I don't know what I'm saying.

Today I got up at 7am, when really I should have just kept sleeping.
But I really needed to download six Van Halen albums, plus the first two with Sammy Hagar.
I didn't lose sleep. Sleep just lost to Van Halen.

I met Thea at her apartment in the afternoon.
We recorded a bonus track for the Nurse Novels single.
It's called "A Mouthful Of Sores Ain't No Fun" and was originally recorded by Willips Brighton. Unlike Willips, we did have fun, despite having to relocate to the bathroom on a count of sawing trees.
It might be the first time I've recorded drums while sitting on a toilet. Just like Bonham on "When The Levee Breaks", man. That's how he got that fuckin' sound! Mama Cass was so blown away by that drum sound she choked on a hot dog in Jim Morrison's tub. And then Jimi Hendrix gave Keith Relf a handjob with his teeth because he blew his nose into a handkerchief soaked in acid, man. And that's back when acid was goood. Nothing is as good as it was in the 60's and specific parts of the 70's. Nor will it ever be. And then the fat guy from Canned Heat, man. And The Munsters. It was like Passover and Black History Month and The Stanley Cup all in one!
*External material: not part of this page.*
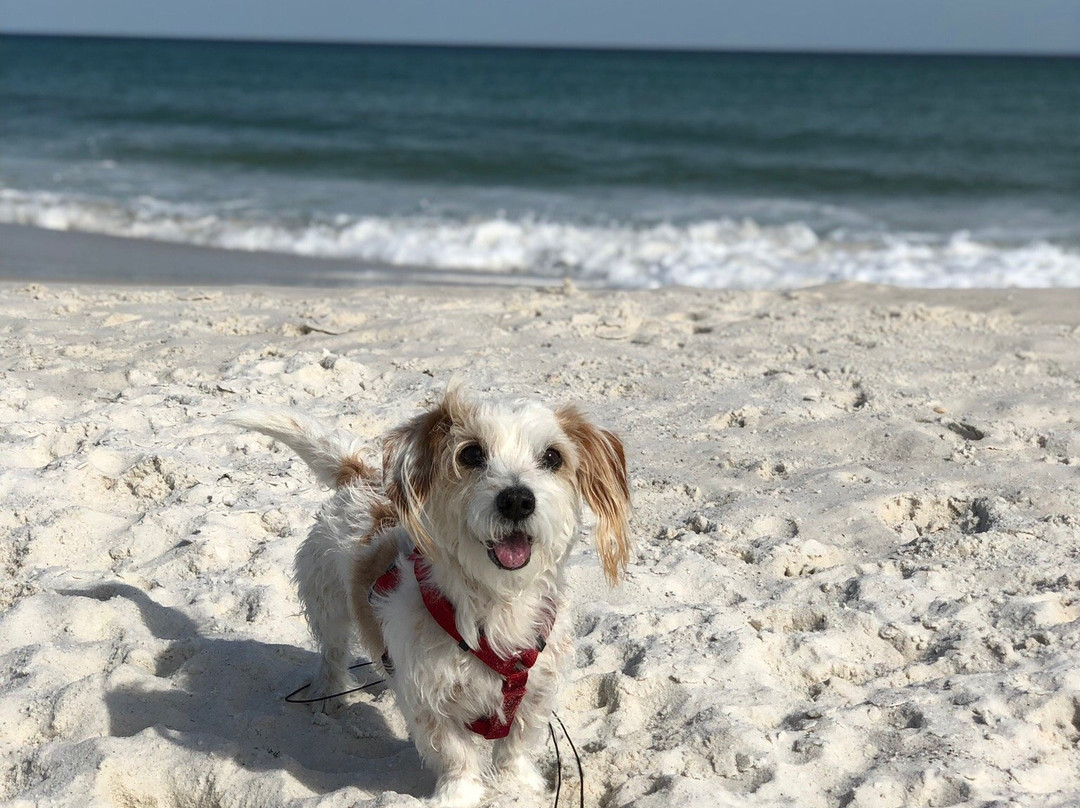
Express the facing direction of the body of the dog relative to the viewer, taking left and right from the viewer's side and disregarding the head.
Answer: facing the viewer and to the right of the viewer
It was time to groom the facial hair. I needed a moustache comb and some small scissors.
Osco had nothing. I searched for 15 minutes. I drove to Target. On the way to Target I realized I could have just ridden my bike. I don't even think to ride my bike anymore. This is sad fat news.
Target did not have a little men's grooming kit. I spent about 25 minutes looking in the same three aisles. How come I couldn't find this seemingly simple item? I went to Walgreens. It was looking grim. Doesn't every third male in Chicago have a moustache? Where on the earth do they get their fucking bullshit? I was beginning to think that having a moustache was an exclusive, restricted club, and that some connected asshole would have to approve me before telling me the secret of how to acquire a tiny comb.
But then a door opened. There, in the women's make up section (??), was the very last moustache grooming kit. I grabbed the fucking thing and split.

At home, I tamed the ugly caterpillar into a style similar to what I had intended. To celebrate, I stayed in, rewatched old Freaks and Geeks episodes, drank Manischewitz and ate leftover Easter chocolate.